#### [What the task requires]
In the text on the QLOPS metric, which calculation do the authors use to test the metric?
### Extracted text ###
QLOPS metric benchmarks fault-tolerant quantum hardware by factoring RSA-2048 resource needs.

A machine-rendered reading of the paper's core claim, the machinery that carries it, and where it could break.

The paper introduces Quantum Logical Operations Per Second (QLOPS) as a benchmarking metric for fault-tolerant quantum computing schemes on hardware platforms. QLOPS folds together the code rates of error-correcting codes with the accuracy, speed, and delay of the decoders that correct errors during computation. The authors test the metric by estimating the resources required to factor a 2048-bit RSA number and show that the resulting number tracks what matters for running a real quantum algorithm. This single figure then points to the main hardware limits and allows different fault-tolerant designs to be ranked against one another. The work also supplies rough estimates of how many physical qubits and what decoder performance would be needed to reach useful quantum computation.
### Supplied records ###
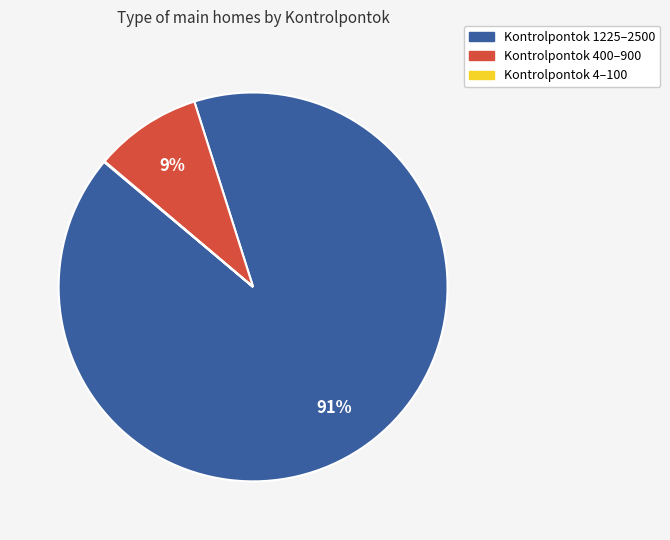

To the nearest percent, what is the difference between the largest and smallest slice percentages?

91%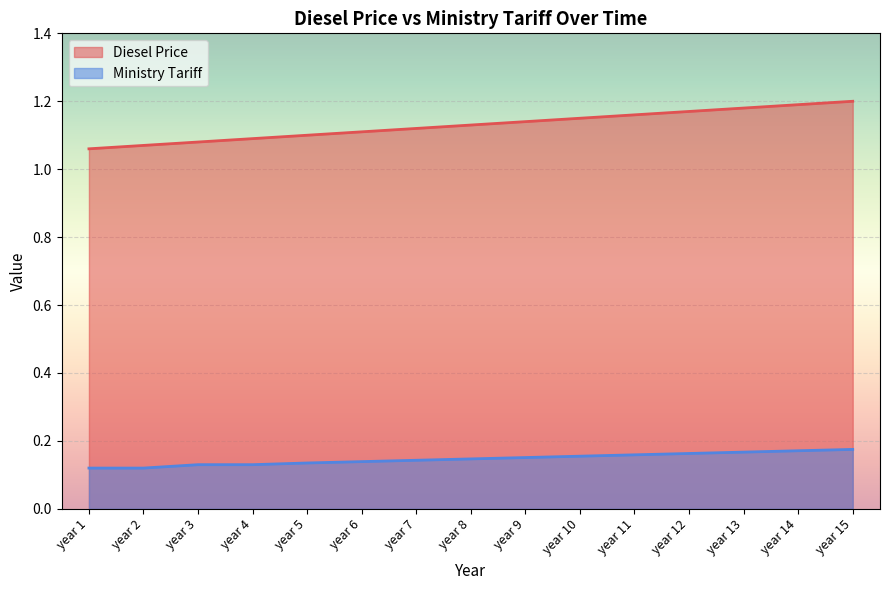

At which category is the sum across all series the highest?

year 15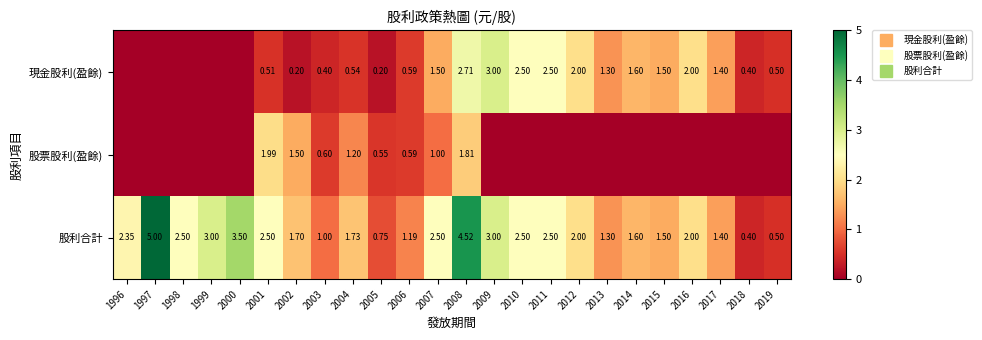

True or false: 股利合計 has a value of 0.5 at 2019.

True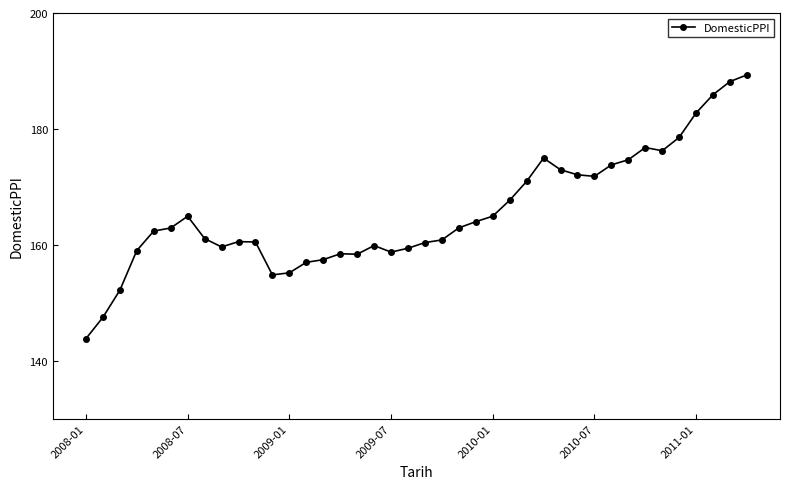

What is the value of the 25th point from the left?

164.9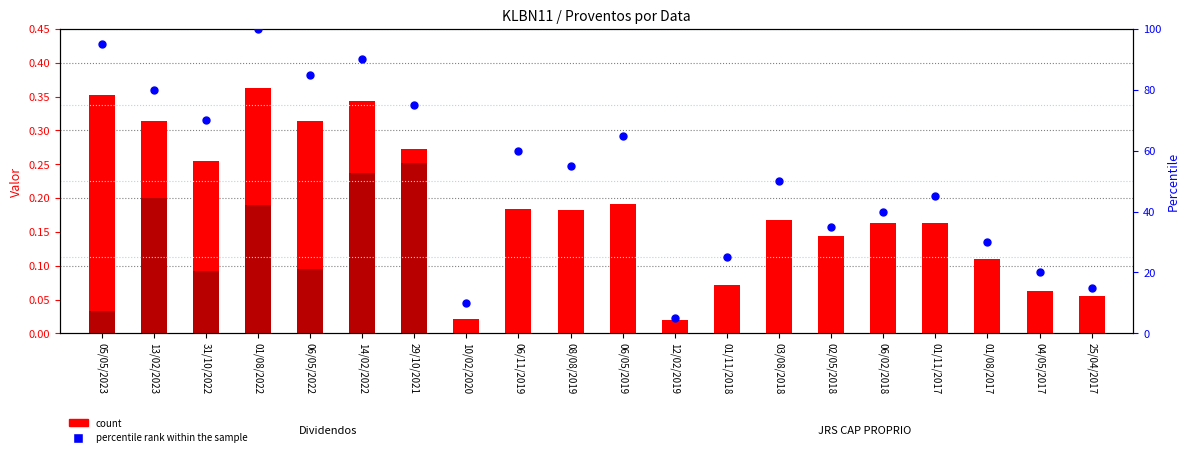

What is the total value across all series at 01/11/2018?

25.1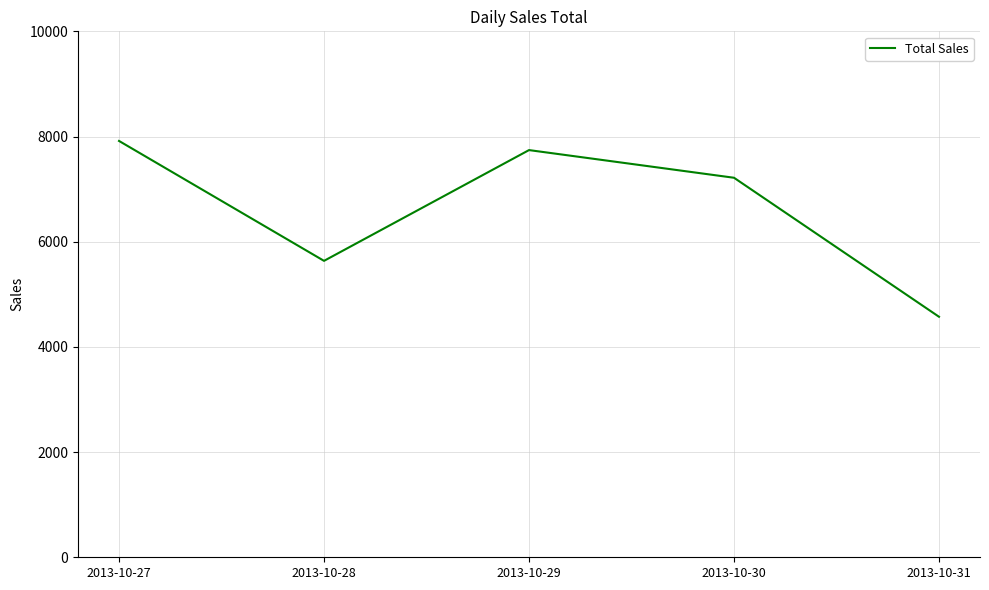

Where is the first local minimum?

2013-10-28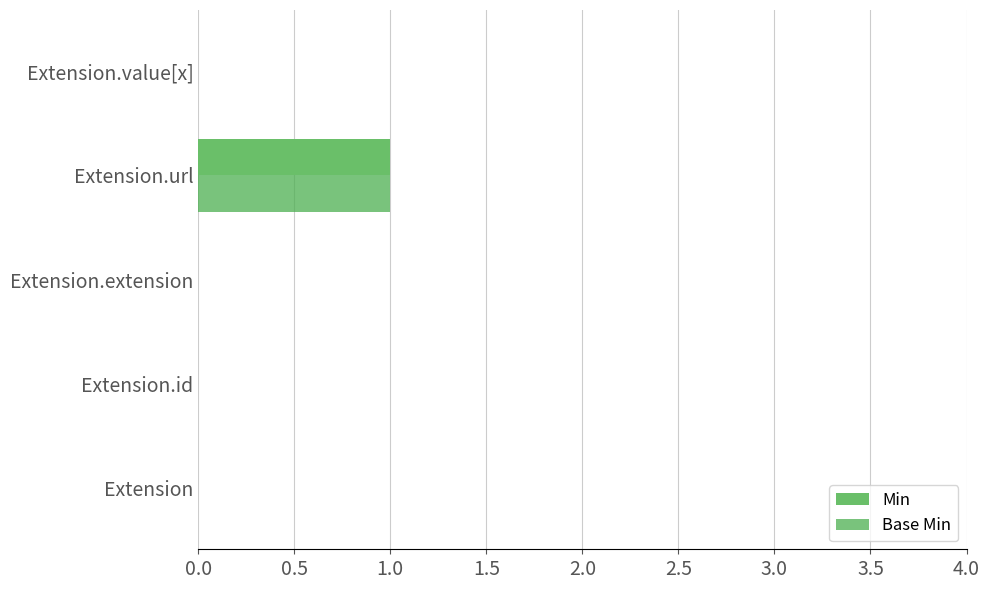

At which category is the sum across all series the highest?

Extension.url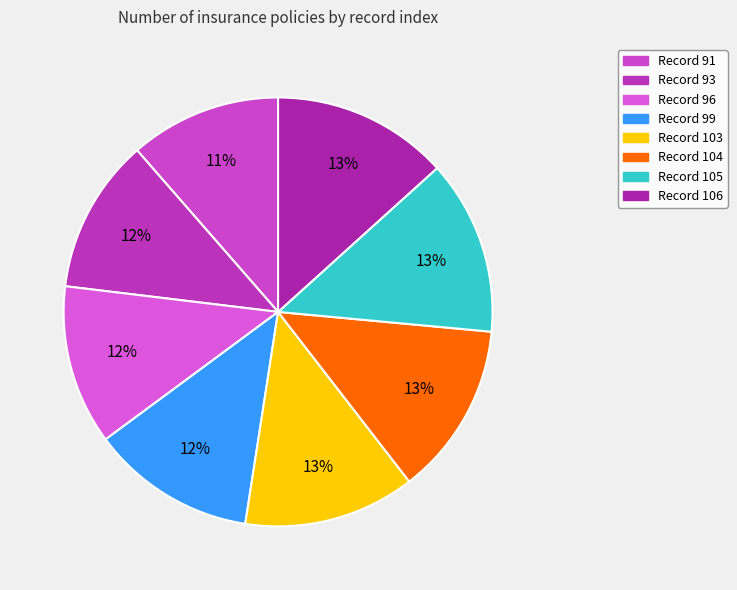

Which slice is the largest?

106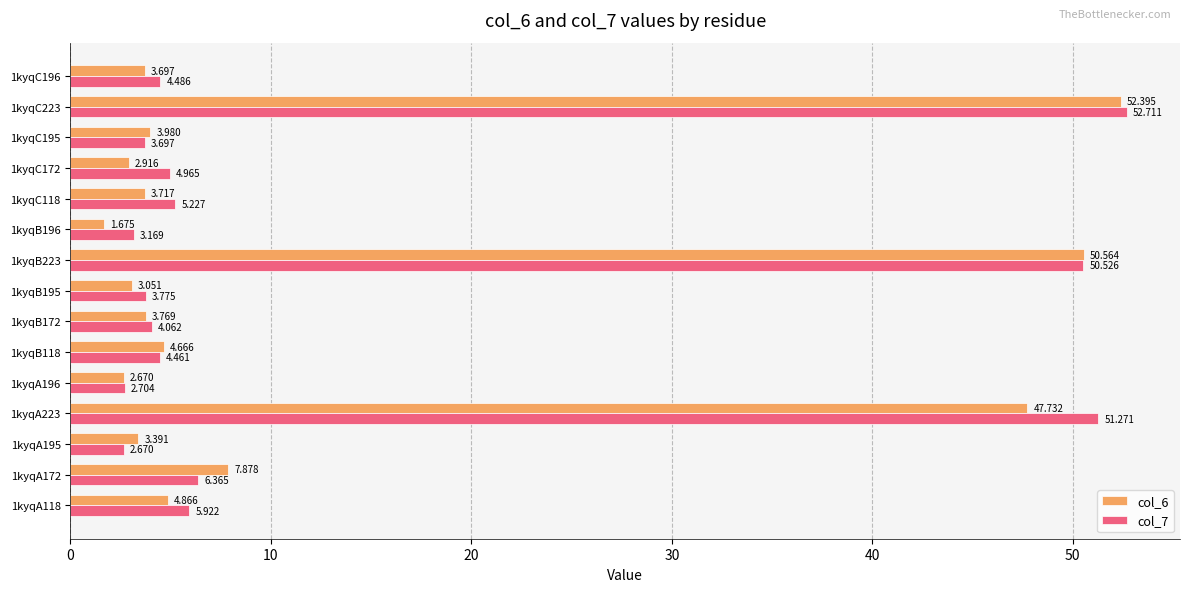

How many distinct data groups are displayed?

2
###
#### [Result of the exercise]
They estimate the resources required to factor a 2048-bit RSA number.